The Cas9 protein cuts the DNA at the target site, causing changes in gene expression or function.

The AAV method is a way of delivering genes or other molecules into cells by using a harmless virus that infects muscle cells.

The researchers at the University of Basel used these two methods together to study gene function in muscle fibers.

First, they bred mice that had the Cas9 protein already present in their muscle fibers, but not in other organs. Then, they injected the mice with an AAV that carried the guide RNA for the gene they wanted to study.

This way, the guide RNA met the Cas9 protein only in the muscle fibers, where they changed the gene function as desired.
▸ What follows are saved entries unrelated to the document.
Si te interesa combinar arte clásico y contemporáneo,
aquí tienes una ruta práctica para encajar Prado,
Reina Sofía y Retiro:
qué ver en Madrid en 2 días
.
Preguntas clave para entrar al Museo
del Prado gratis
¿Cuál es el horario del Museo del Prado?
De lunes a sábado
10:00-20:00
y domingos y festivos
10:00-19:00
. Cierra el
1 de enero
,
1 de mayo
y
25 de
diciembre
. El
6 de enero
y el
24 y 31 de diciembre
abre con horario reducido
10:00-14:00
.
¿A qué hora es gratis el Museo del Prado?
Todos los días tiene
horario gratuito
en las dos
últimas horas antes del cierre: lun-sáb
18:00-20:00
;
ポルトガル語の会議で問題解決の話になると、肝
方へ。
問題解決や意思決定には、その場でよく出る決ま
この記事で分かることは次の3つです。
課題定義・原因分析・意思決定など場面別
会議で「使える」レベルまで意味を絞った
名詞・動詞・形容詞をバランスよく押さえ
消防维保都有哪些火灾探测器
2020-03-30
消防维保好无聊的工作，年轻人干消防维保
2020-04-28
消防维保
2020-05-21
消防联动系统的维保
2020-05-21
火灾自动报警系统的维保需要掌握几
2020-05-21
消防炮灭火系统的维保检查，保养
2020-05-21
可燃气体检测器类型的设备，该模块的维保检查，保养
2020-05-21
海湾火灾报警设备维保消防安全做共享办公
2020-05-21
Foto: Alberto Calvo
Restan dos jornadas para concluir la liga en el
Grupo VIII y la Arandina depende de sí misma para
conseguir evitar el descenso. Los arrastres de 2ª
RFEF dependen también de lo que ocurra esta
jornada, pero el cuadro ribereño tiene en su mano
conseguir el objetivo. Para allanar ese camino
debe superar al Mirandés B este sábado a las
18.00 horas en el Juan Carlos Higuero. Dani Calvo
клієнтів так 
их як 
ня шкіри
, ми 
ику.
The benefits of the new method for muscle research

The new method has several advantages over conventional methods for muscle research.

Faster and more efficient

The researchers were able to change gene function in muscle fibers within two weeks after injecting the AAV, whereas conventional methods would take months or years to achieve the same result.

More precise and specific

The new method allows scientists to target only muscle fibers and not other organs or tissues, avoiding unwanted side effects or interference from other genes.

Ethical and economical

The new method reduces the number of experimental animals needed for studying gene function in muscle fibers by up to 90%. This means less animal suffering and less cost for animal care and maintenance.

The new method also opens new possibilities for studying multiple genes or signaling pathways simultaneously or sequentially in muscle fibers, which could lead to new insights into muscle biology and disease.

Potential applications of the new method for muscle biology and disease

The new method could have a significant impact on muscle research and beyond. It could help scientists to better understand how muscle diseases develop and progress, how aging affects muscle function and regeneration, and how exercise or drugs influence muscle performance and health.

The new method could also be applied to other tissues or organs that are difficult to study with conventional methods, such as the brain, heart, or liver.

The new method is a win-win situation for both science and society: it enables faster and more efficient research with fewer laboratory animals, while advancing our knowledge and improving our health.